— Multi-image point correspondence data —
──────────
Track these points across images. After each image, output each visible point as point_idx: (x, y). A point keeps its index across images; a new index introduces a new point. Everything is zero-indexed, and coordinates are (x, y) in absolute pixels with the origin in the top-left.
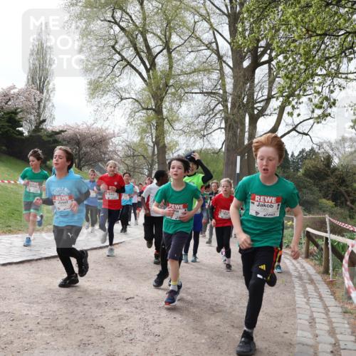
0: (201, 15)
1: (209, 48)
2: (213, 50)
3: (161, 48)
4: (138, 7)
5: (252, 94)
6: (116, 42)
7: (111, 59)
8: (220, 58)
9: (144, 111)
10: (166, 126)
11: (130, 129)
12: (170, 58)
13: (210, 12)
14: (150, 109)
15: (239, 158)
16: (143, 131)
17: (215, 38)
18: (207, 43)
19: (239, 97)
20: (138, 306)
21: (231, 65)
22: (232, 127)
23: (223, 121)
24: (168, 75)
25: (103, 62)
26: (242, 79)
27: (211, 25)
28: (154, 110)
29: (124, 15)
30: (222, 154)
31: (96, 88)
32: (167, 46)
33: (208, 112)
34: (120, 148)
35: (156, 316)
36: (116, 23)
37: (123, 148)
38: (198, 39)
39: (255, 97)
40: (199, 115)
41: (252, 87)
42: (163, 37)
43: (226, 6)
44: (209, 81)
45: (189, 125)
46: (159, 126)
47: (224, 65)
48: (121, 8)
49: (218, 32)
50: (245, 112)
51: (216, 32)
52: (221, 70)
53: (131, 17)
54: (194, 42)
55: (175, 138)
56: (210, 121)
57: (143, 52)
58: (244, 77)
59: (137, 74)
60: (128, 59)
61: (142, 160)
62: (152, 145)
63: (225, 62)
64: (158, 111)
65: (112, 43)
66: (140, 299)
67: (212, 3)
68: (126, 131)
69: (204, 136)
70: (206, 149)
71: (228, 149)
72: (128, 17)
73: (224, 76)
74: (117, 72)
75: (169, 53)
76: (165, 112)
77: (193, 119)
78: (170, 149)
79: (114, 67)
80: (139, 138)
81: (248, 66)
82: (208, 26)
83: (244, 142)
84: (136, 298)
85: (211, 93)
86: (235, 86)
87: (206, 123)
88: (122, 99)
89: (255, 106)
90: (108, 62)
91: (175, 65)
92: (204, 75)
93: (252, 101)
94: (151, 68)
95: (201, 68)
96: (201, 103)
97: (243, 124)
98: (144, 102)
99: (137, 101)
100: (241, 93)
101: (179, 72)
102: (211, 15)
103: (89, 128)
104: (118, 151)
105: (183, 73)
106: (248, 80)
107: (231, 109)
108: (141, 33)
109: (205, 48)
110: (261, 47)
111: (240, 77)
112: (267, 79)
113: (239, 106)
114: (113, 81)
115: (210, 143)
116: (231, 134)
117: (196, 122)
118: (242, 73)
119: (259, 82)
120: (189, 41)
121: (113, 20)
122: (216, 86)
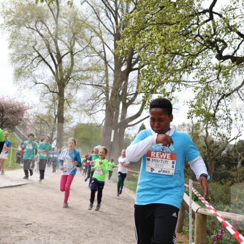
0: (96, 33)
1: (99, 55)
2: (101, 57)
3: (67, 51)
4: (54, 22)
5: (126, 89)
6: (36, 44)
7: (31, 55)
8: (106, 62)
9: (51, 93)
10: (65, 105)
12: (72, 59)
13: (102, 31)
14: (55, 92)
15: (113, 132)
16: (49, 107)
17: (104, 49)
18: (98, 51)
19: (117, 90)
20: (34, 230)
21: (114, 69)
22: (111, 110)
23: (105, 105)
24: (70, 70)
25: (25, 57)
27: (102, 40)
28: (58, 93)
29: (43, 25)
30: (102, 127)
31: (19, 73)
33: (95, 98)
34: (31, 117)
35: (47, 238)
36: (37, 31)
37: (34, 118)
38: (92, 48)
39: (128, 91)
40: (89, 100)
41: (126, 84)
42: (69, 44)
43: (114, 29)
44: (97, 77)
45: (81, 106)
46: (61, 105)
47: (108, 67)
48: (41, 21)
50: (120, 101)
51: (105, 45)
52: (107, 69)
53: (48, 28)
54: (90, 50)
55: (71, 113)
56: (95, 104)
57: (54, 52)
58: (121, 77)
59: (49, 68)
60: (43, 56)
61: (47, 127)
62: (54, 117)
63: (109, 66)
64: (61, 94)
65: (33, 44)
66: (36, 225)
67: (104, 26)
69: (91, 114)
70: (92, 123)
71: (106, 125)
72: (46, 27)
73: (108, 75)
74: (35, 64)
75: (72, 55)
76: (65, 95)
77: (85, 102)
78: (67, 121)
79: (32, 61)
81: (125, 70)
82: (101, 40)
83: (117, 121)
84: (33, 224)
85: (98, 85)
86: (115, 82)
87: (93, 106)
88: (36, 84)
89: (127, 97)
90: (29, 57)
91: (75, 64)
92: (95, 73)
93: (125, 94)
95: (93, 68)
96: (90, 92)
97: (118, 109)
98: (51, 87)
99: (46, 85)
100: (118, 88)
101: (77, 69)
102: (103, 33)
103: (10, 101)
104: (30, 119)
105: (80, 70)
106: (123, 79)
107: (111, 97)
108: (54, 40)
109: (97, 54)
110: (134, 58)
111: (118, 77)
112: (136, 80)
113: (116, 96)
114: (32, 70)
115: (94, 119)
116: (109, 114)
117: (86, 104)
118: (120, 74)
119: (131, 82)
120: (87, 49)
121: (35, 28)
122: (102, 81)
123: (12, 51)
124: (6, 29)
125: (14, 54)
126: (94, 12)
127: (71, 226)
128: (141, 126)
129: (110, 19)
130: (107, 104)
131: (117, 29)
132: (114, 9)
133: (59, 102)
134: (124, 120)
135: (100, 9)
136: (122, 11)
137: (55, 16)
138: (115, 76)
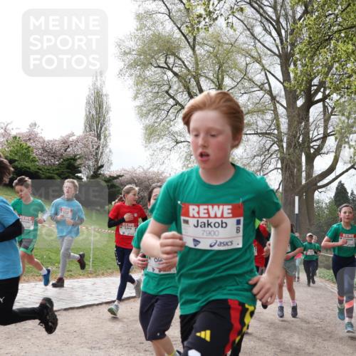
0: (253, 57)
1: (262, 89)
2: (265, 90)
4: (191, 52)
5: (308, 133)
6: (170, 87)
7: (166, 104)
8: (273, 98)
13: (262, 54)
15: (297, 198)
17: (267, 79)
18: (259, 84)
19: (295, 137)
21: (285, 105)
22: (289, 168)
23: (280, 162)
25: (158, 108)
26: (296, 119)
27: (263, 66)
29: (177, 60)
30: (279, 194)
31: (152, 133)
33: (264, 153)
36: (169, 69)
38: (251, 80)
39: (311, 136)
40: (255, 156)
41: (307, 126)
42: (215, 80)
43: (277, 47)
44: (262, 122)
47: (278, 105)
48: (173, 54)
49: (270, 72)
51: (268, 73)
52: (275, 110)
53: (183, 62)
54: (247, 84)
56: (265, 161)
58: (299, 115)
60: (182, 103)
63: (278, 102)
65: (166, 88)
71: (285, 190)
72: (180, 63)
73: (278, 116)
74: (171, 116)
77: (249, 160)
79: (168, 112)
81: (302, 106)
82: (261, 68)
83: (301, 182)
85: (266, 133)
86: (290, 125)
87: (262, 164)
88: (177, 143)
89: (311, 145)
90: (162, 107)
92: (258, 116)
93: (308, 140)
95: (255, 109)
96: (255, 144)
97: (300, 164)
100: (297, 132)
102: (263, 57)
103: (145, 172)
106: (302, 119)
107: (287, 148)
108: (194, 77)
110: (314, 85)
111: (294, 116)
113: (295, 145)
114: (169, 126)
116: (287, 174)
117: (252, 163)
118: (296, 112)
119: (314, 121)
120: (242, 83)
121: (166, 66)
122: (270, 126)
123: (139, 102)
124: (127, 74)
125: (142, 106)
126: (245, 28)
128: (338, 186)
129: (270, 34)
130: (282, 159)
132: (274, 18)
134: (310, 179)
135: (254, 21)
136: (287, 20)
137: (191, 44)
138: (288, 116)
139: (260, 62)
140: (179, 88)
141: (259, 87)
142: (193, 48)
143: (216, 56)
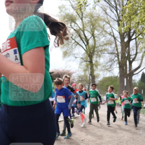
0: (106, 22)
1: (110, 35)
2: (112, 36)
3: (91, 36)
4: (81, 21)
6: (73, 36)
8: (115, 38)
9: (85, 62)
10: (94, 68)
11: (80, 70)
13: (110, 20)
15: (125, 79)
16: (85, 70)
17: (112, 30)
18: (109, 33)
19: (124, 54)
20: (87, 143)
21: (120, 41)
22: (122, 66)
23: (118, 64)
24: (94, 47)
26: (125, 47)
28: (89, 61)
29: (75, 24)
30: (118, 78)
31: (66, 54)
32: (93, 35)
33: (111, 61)
34: (76, 78)
36: (72, 28)
37: (77, 78)
38: (105, 31)
39: (131, 54)
40: (108, 62)
42: (91, 32)
43: (116, 17)
44: (111, 48)
45: (103, 66)
46: (92, 68)
48: (74, 22)
50: (127, 60)
51: (112, 28)
52: (116, 43)
53: (78, 25)
54: (104, 33)
55: (99, 72)
56: (112, 65)
57: (84, 38)
58: (125, 45)
59: (82, 48)
60: (78, 42)
61: (85, 82)
62: (89, 75)
63: (117, 40)
64: (91, 62)
65: (71, 36)
67: (111, 17)
68: (78, 71)
69: (110, 71)
70: (112, 76)
71: (120, 75)
74: (73, 47)
75: (94, 38)
76: (94, 62)
77: (106, 64)
78: (97, 77)
79: (72, 45)
80: (84, 73)
84: (86, 140)
85: (112, 53)
86: (122, 49)
87: (111, 66)
88: (76, 58)
89: (131, 57)
90: (70, 44)
91: (97, 43)
92: (109, 46)
93: (129, 55)
94: (87, 45)
95: (107, 43)
97: (126, 65)
98: (85, 59)
99: (82, 58)
100: (125, 52)
101: (98, 45)
102: (110, 22)
103: (63, 70)
104: (75, 79)
105: (100, 46)
106: (127, 46)
107: (121, 59)
108: (82, 31)
109: (108, 35)
110: (132, 33)
112: (135, 45)
113: (124, 57)
114: (72, 51)
115: (113, 74)
116: (121, 69)
117: (107, 66)
119: (132, 47)
120: (102, 33)
122: (114, 50)
126: (103, 10)
127: (108, 139)
129: (113, 12)
130: (119, 63)
131: (119, 17)
133: (91, 66)
134: (131, 71)
135: (107, 7)
136: (120, 6)
139: (109, 24)
140: (76, 35)
141: (109, 34)
142: (82, 19)
143: (91, 22)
──────────
— Exercise instructions —
Repeat, exactly as they stand above, the lines from the line with "31: (96, 88)" to the line with "117: (196, 122)", both lines included.

— Exercise response —
31: (96, 88)
32: (167, 46)
33: (208, 112)
34: (120, 148)
35: (156, 316)
36: (116, 23)
37: (123, 148)
38: (198, 39)
39: (255, 97)
40: (199, 115)
41: (252, 87)
42: (163, 37)
43: (226, 6)
44: (209, 81)
45: (189, 125)
46: (159, 126)
47: (224, 65)
48: (121, 8)
49: (218, 32)
50: (245, 112)
51: (216, 32)
52: (221, 70)
53: (131, 17)
54: (194, 42)
55: (175, 138)
56: (210, 121)
57: (143, 52)
58: (244, 77)
59: (137, 74)
60: (128, 59)
61: (142, 160)
62: (152, 145)
63: (225, 62)
64: (158, 111)
65: (112, 43)
66: (140, 299)
67: (212, 3)
68: (126, 131)
69: (204, 136)
70: (206, 149)
71: (228, 149)
72: (128, 17)
73: (224, 76)
74: (117, 72)
75: (169, 53)
76: (165, 112)
77: (193, 119)
78: (170, 149)
79: (114, 67)
80: (139, 138)
81: (248, 66)
82: (208, 26)
83: (244, 142)
84: (136, 298)
85: (211, 93)
86: (235, 86)
87: (206, 123)
88: (122, 99)
89: (255, 106)
90: (108, 62)
91: (175, 65)
92: (204, 75)
93: (252, 101)
94: (151, 68)
95: (201, 68)
96: (201, 103)
97: (243, 124)
98: (144, 102)
99: (137, 101)
100: (241, 93)
101: (179, 72)
102: (211, 15)
103: (89, 128)
104: (118, 151)
105: (183, 73)
106: (248, 80)
107: (231, 109)
108: (141, 33)
109: (205, 48)
110: (261, 47)
111: (240, 77)
112: (267, 79)
113: (239, 106)
114: (113, 81)
115: (210, 143)
116: (231, 134)
117: (196, 122)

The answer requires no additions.